A Comissão Especial da Secretaria de Direitos Humanos reconheceu que o padre João Bosco Penido Burnier morreu vítima do regime militar. O religioso natural de Juiz de Fora (MG) foi morto em 12 de outubro de 1976, na região de Ribeirão Cascalheira (MT). A decisão da comissão foi publicada no Diário Oficial da União desta segunda-feira (19).

O sacerdote Jesuíta, nascido em 11 de junho de 1917, foi baleado por um policial quando, junto com Dom Pedro Casaldáliga, intercedia em favor de duas mulheres que estavam sendo torturadas na prisão.

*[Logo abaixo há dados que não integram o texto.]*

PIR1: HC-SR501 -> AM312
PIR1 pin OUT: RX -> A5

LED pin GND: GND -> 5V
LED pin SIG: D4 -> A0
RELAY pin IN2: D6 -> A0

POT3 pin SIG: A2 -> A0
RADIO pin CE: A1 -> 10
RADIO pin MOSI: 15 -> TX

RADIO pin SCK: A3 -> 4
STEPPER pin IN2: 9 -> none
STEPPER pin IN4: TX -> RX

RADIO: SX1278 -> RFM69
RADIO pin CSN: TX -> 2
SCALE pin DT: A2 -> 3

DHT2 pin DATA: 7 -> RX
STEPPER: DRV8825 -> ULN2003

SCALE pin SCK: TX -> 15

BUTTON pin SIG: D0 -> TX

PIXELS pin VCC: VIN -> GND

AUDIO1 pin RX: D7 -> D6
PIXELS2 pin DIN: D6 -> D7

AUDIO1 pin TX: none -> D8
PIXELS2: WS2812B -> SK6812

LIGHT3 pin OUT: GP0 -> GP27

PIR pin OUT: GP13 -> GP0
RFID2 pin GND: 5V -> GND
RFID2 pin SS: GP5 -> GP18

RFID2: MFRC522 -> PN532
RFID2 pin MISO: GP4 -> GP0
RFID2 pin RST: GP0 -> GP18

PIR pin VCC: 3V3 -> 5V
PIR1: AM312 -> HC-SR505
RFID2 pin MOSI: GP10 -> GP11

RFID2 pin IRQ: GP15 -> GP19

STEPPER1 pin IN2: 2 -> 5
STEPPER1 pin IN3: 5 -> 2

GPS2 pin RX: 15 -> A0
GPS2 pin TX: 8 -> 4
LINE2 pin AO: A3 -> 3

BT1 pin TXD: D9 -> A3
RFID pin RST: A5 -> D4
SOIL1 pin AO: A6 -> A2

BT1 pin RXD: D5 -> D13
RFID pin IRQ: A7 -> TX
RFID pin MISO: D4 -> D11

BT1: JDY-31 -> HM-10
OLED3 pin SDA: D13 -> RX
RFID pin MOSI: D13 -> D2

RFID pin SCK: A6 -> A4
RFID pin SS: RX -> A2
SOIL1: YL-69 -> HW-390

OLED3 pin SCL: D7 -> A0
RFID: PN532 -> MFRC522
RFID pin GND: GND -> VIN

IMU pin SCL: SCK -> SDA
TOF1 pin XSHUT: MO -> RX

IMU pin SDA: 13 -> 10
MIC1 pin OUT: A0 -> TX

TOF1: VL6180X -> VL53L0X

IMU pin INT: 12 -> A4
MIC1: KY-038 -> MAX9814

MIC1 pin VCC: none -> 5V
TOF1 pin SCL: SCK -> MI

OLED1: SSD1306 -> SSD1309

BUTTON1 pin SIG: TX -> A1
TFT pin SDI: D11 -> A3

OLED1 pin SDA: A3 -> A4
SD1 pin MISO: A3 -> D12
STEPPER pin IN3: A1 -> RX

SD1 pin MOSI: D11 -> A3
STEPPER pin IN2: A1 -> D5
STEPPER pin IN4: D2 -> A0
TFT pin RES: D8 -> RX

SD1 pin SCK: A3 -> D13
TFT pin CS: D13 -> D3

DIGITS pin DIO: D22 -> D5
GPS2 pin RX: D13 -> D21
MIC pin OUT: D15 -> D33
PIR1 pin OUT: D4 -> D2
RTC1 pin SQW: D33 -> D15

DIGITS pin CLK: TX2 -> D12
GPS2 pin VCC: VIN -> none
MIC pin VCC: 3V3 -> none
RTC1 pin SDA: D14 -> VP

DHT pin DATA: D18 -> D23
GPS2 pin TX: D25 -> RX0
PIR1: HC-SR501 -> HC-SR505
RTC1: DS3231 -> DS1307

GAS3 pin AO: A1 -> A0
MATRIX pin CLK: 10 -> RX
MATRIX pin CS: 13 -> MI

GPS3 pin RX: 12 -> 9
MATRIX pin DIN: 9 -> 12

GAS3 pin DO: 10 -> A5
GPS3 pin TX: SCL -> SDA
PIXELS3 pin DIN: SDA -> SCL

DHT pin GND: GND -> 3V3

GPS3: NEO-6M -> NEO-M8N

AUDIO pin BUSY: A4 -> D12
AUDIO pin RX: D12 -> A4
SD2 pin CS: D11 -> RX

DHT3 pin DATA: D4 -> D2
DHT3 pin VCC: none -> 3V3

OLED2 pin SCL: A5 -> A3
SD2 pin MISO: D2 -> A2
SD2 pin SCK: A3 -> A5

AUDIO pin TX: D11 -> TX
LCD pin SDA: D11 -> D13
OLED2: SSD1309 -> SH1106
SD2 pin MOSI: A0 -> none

Burnier estudou em Roma, onde foi ordenado sacerdote, em 1946. Nomeado assistente para a América Latina da Companhia de Jesus, retornou ao Brasil em 1954, designado vice-provincial da região de Minas, Goiás e Espírito Santo. Participou da fundação do Colégio dos Jesuítas, em Juiz de Fora, e da Missão de Diamantino/MT. Mas sua atuação mais marcante juntos aos índios foi através da Missão Ancheita, de acordo com o padre Egon Hech, coordenador do Conselho indigenista Missionário (Cimi) de Mato Grosso do Sul.